Wie es die Frau genau schaffte, nach Schliessung der Münstertürme am Sonntagabend über das Geländer zu klettern, um zu springen, ist unklar. Klar ist, es war keine Dritteinwirkung im Spiel und kein Unfall, wie die Staatsanwaltschaft mitteilte.

Als prominenter Aussichtspunkt befindet sich das Basler Wahrzeichen an einem besonderen Ort: Der Münsterplatz ist zu gewissen Tageszeiten gut frequentiert, besonders entlang der Eingänge und des Durchgangs zur Pfalz. Würden beim Sturz einer Person Drittpersonen in Mitleidenschaft gezogen, wäre das zur Tatsache eines Sturzes hin noch verheerender.

Kirche nimmt Vorfall ernst

Matthias Zehnder, Sprecher der evangelisch-reformierten Kirche Basel-Stadt, sagt: «Wir nehmen den Vorfall sehr ernst.» Die Kirche überprüfe nun gemeinsam mit der Basler Staatsanwaltschaft, der Polizei und dem Münsterbaumeister die baulichen Möglichkeiten, um die Sicherheit auf den Türmen des Münsters zu erhöhen.

Dass das auf dem geschützten Stadt-Wahrzeichen aus Sandstein nicht ganz einfach wird, verhehlt Zehnder nicht.

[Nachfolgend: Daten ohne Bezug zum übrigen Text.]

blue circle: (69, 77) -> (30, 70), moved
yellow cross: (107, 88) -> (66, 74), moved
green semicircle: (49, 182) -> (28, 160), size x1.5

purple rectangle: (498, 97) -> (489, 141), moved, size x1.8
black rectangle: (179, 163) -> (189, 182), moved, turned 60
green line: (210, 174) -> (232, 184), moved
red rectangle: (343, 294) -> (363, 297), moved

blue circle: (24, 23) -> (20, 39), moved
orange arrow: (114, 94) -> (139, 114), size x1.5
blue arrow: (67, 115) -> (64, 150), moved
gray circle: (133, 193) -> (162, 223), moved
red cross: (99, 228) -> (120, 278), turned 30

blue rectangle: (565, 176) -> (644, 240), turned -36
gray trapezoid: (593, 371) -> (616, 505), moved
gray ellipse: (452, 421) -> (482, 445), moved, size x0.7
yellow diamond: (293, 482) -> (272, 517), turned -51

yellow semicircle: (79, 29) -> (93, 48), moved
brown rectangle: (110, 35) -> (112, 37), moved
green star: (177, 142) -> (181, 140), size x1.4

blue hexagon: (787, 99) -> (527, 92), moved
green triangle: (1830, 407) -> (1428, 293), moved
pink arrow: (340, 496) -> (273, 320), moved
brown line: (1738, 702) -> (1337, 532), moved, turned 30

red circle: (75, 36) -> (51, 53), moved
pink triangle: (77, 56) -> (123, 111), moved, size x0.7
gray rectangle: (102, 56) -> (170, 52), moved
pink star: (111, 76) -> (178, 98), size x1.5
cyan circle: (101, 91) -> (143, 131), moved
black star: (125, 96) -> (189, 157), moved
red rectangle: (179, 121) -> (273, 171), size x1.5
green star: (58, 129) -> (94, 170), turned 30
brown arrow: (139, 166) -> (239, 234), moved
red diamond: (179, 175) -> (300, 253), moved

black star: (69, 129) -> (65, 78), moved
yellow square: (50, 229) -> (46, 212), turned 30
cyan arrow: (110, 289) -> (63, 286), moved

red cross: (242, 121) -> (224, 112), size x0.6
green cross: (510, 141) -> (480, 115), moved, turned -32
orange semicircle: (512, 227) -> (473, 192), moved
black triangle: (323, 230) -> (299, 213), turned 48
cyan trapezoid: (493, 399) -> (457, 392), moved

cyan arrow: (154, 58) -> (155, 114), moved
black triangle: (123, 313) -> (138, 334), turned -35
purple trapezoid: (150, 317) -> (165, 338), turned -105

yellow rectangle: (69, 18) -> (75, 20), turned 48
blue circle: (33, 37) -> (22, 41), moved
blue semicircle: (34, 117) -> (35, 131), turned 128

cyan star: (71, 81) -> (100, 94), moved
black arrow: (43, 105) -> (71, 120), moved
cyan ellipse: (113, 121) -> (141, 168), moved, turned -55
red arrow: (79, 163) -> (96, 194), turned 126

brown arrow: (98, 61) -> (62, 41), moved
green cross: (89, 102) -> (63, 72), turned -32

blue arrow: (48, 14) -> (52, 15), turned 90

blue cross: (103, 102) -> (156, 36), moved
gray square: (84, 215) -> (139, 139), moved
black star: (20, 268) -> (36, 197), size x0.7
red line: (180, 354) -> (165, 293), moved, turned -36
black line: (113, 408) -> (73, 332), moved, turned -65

Der denkmalgeschützte Zustand sowie die Architektur erschweren zusätzliche Installationen wie zum Beispiel Glasscheiben. Daher sei noch offen, wie allfällige bauliche Massnahmen aussehen könnten.

Das letzte Mal vor fünf Jahren passiert

Zehnder verweist dabei auch auf das Beispiel des Wasserturms auf dem Bruderholz, wo solche Glasscheiben Erfolg gezeitigt hätten. Schon eine verglaste Front mindert die Gefahr, dass jemand vom Turm stürzt, deutlich. Bereits nach dem letzten Sturz vom Münster im Juni vor fünf Jahren erhöhte die Kirche das Sicherheitsdispositiv. So ist es etwa untersagt, dass Einzelpersonen allein auf den Turm gehen.

Weitere Details gibt die Kirche aus eben jenen Sicherheitsgründen allerdings nicht bekannt. Ein Vorfall wie jener vom Sonntagabend sei in dieser Form noch nie vorgekommen, betont der Kirchensprecher. Die Sicherheit gehe auf jeden Fall vor, besonders auch wegen der Möglichkeit, dass Dritte betroffen sein könnten.

Die Pfalz ist gefährlicher

Grundsätzlich ist das Basler Münster allerdings ein sicherer Ort. Stürze von einem der Türme sind sehr selten, was für ein funktionierendes Sicherheitsdispositiv spricht, gerade für eine gut frequentierten und als Fotosujet sehr beliebten Aussichtsplattform im Zentrum von Basel. Weniger selten kommen Stürze von der Pfalz vor, deren Mauer sich direkt hinter dem Münster befindet.

Besondere Sicherheitsmassnahmen gibt es hier nicht, die Aussichtsplattform ist im Gegensatz zu den Türmen ebenerdig begehbar. Doch weil die Mauerkante ein ebenso beliebter Aufenthaltsort ist, kommt es auch hier zu Unfällen, unter anderem unter Alkoholeinfluss. Die Stürze von der lediglich 18 Meter hohen Mauer der Basler Pfalz enden allerdings nicht immer tödlich, sondern oft mit schwersten Verletzungen und entsprechenden Folgeschäden.